_Records for processing_.
+ + + + +
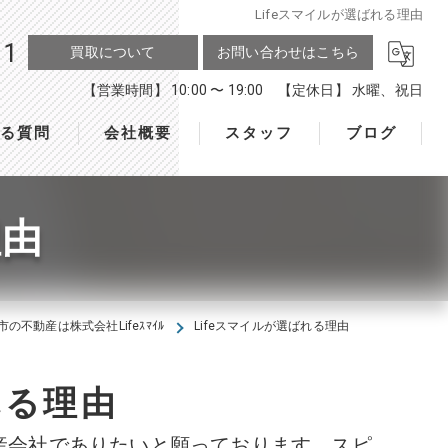
Lifeスマイルが選ばれる理由
11
買取について
お問い合わせはこちら
【営業時間】 10:00 〜 19:00 【定休日】 水曜、祝日
ある質問
会社概要
スタッフ
ブログ
理由
市の不動産は株式会社Lifeｽﾏｲﾙ
Lifeスマイルが選ばれる理由
れる理由
産会社でありたいと願っております。スピ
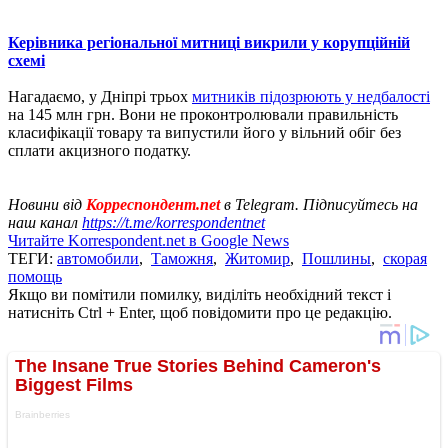
Керівника регіональної митниці викрили у корупційній
схемі
Нагадаємо, у Дніпрі трьох
митників підозрюють у недбалості
на 145 млн грн. Вони не проконтролювали правильність
класифікації товару та випустили його у вільний обіг без
сплати акцизного податку.
Новини від
Корреспондент.net
в Telegram. Підписуйтесь на
наш канал
https://t.me/korrespondentnet
Читайте Korrespondent.net в Google News
ТЕГИ:
автомобили
,
Таможня
,
Житомир
,
Пошлины
,
скорая
помощь
Якщо ви помітили помилку, виділіть необхідний текст і
натисніть Ctrl + Enter, щоб повідомити про це редакцію.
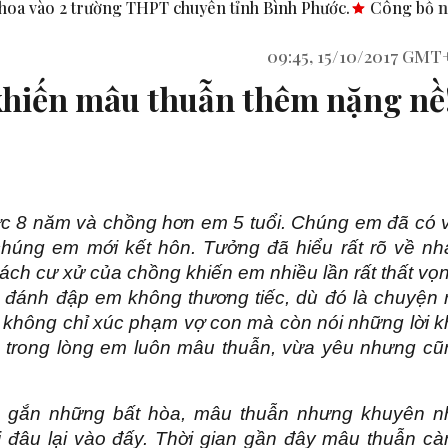
THPT chuyên tỉnh Bình Phước.
Công bố nghị quyết, quyết địn
09:45, 15/10/2017 GMT
 khiến mâu thuẫn thêm nặng nề
c 8 năm và chồng hơn em 5 tuổi. Chúng em đã có v
húng em mới kết hôn. Tưởng đã hiểu rất rõ về nh
ch cư xử của chồng khiến em nhiều lần rất thất vọ
ã đánh đập em không thương tiếc, dù đó là chuyện r
h không chỉ xúc phạm vợ con mà còn nói những lời k
hế trong lòng em luôn mâu thuẫn, vừa yêu nhưng cũ
 gắn những bất hòa, mâu thuẫn nhưng khuyên n
i đâu lại vào đấy. Thời gian gần đây mâu thuẫn cà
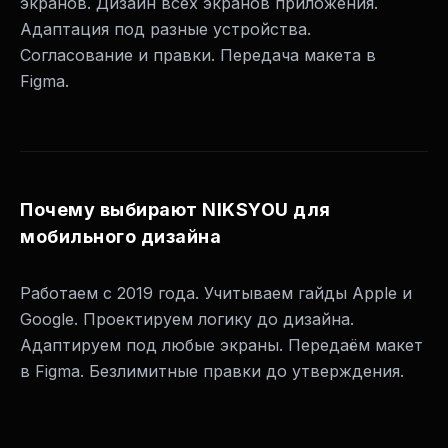
экранов. Дизайн всех экранов приложения.
Адаптация под разные устройства.
Согласование и правки. Передача макета в
Figma.
Почему выбирают NIKSYOU для
мобильного дизайна
Работаем с 2019 года. Учитываем гайды Apple и
Google. Проектируем логику до дизайна.
Адаптируем под любые экраны. Передаём макет
в Figma. Безлимитные правки до утверждения.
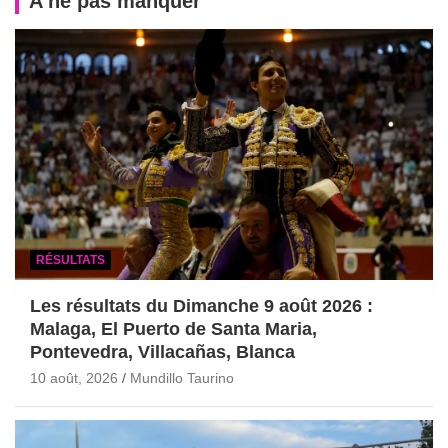
A ne pas manquer
RÉSULTATS
Les résultats du Dimanche 9 août 2026 :
Malaga, El Puerto de Santa Maria,
Pontevedra, Villacañas, Blanca
10 août, 2026
Mundillo Taurino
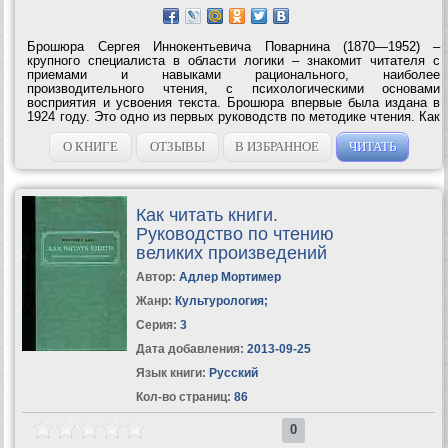
Брошюра Сергея Иннокентьевича Поварнина (1870—1952) –
крупного специалиста в области логики – знакомит читателя с
приемами и навыками рационального, наиболее
производительного чтения, с психологическими основами
восприятия и усвоения текста. Брошюра впервые была издана в
1924 году. Это одно из первых руководств по методике чтения. Как
писал C. И. Пoварнин в предисловии к изданию 1924 года, – это
«краткое введение в искусство чтения»....
О КНИГЕ
ОТЗЫВЫ
В ИЗБРАННОЕ
ЧИТАТЬ
Как читать книги.
Руководство по чтению
великих произведений
Автор:
Адлер Мортимер
Жанр:
Культурология
;
Серия:
3
Дата добавления:
2013-09-25
Язык книги:
Русский
Кол-во страниц:
86
0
+ + + + +
_To do_. Copy the lines above exactly and exclude every image.

_Solution_.
Lifeスマイルが選ばれる理由
11
買取について
お問い合わせはこちら
【営業時間】 10:00 〜 19:00 【定休日】 水曜、祝日
ある質問
会社概要
スタッフ
ブログ
理由
市の不動産は株式会社Lifeｽﾏｲﾙ
Lifeスマイルが選ばれる理由
れる理由
産会社でありたいと願っております。スピ
Керівника регіональної митниці викрили у корупційній
схемі
Нагадаємо, у Дніпрі трьох
митників підозрюють у недбалості
на 145 млн грн. Вони не проконтролювали правильність
класифікації товару та випустили його у вільний обіг без
сплати акцизного податку.
Новини від
Корреспондент.net
в Telegram. Підписуйтесь на
наш канал
https://t.me/korrespondentnet
Читайте Korrespondent.net в Google News
ТЕГИ:
автомобили
,
Таможня
,
Житомир
,
Пошлины
,
скорая
помощь
Якщо ви помітили помилку, виділіть необхідний текст і
натисніть Ctrl + Enter, щоб повідомити про це редакцію.
THPT chuyên tỉnh Bình Phước.
Công bố nghị quyết, quyết địn
09:45, 15/10/2017 GMT
 khiến mâu thuẫn thêm nặng nề
c 8 năm và chồng hơn em 5 tuổi. Chúng em đã có v
húng em mới kết hôn. Tưởng đã hiểu rất rõ về nh
ch cư xử của chồng khiến em nhiều lần rất thất vọ
ã đánh đập em không thương tiếc, dù đó là chuyện r
h không chỉ xúc phạm vợ con mà còn nói những lời k
hế trong lòng em luôn mâu thuẫn, vừa yêu nhưng cũ
 gắn những bất hòa, mâu thuẫn nhưng khuyên n
i đâu lại vào đấy. Thời gian gần đây mâu thuẫn cà
экранов. Дизайн всех экранов приложения.
Адаптация под разные устройства.
Согласование и правки. Передача макета в
Figma.
Почему выбирают NIKSYOU для
мобильного дизайна
Работаем с 2019 года. Учитываем гайды Apple и
Google. Проектируем логику до дизайна.
Адаптируем под любые экраны. Передаём макет
в Figma. Безлимитные правки до утверждения.
A ne pas manquer
RÉSULTATS
Les résultats du Dimanche 9 août 2026 :
Malaga, El Puerto de Santa Maria,
Pontevedra, Villacañas, Blanca
10 août, 2026
Mundillo Taurino
Брошюра Сергея Иннокентьевича Поварнина (1870—1952) –
крупного специалиста в области логики – знакомит читателя с
приемами и навыками рационального, наиболее
производительного чтения, с психологическими основами
восприятия и усвоения текста. Брошюра впервые была издана в
1924 году. Это одно из первых руководств по методике чтения. Как
писал C. И. Пoварнин в предисловии к изданию 1924 года, – это
«краткое введение в искусство чтения»....
О КНИГЕ
ОТЗЫВЫ
В ИЗБРАННОЕ
ЧИТАТЬ
Как читать книги.
Руководство по чтению
великих произведений
Автор:
Адлер Мортимер
Жанр:
Культурология
;
Серия:
3
Дата добавления:
2013-09-25
Язык книги:
Русский
Кол-во страниц:
86
0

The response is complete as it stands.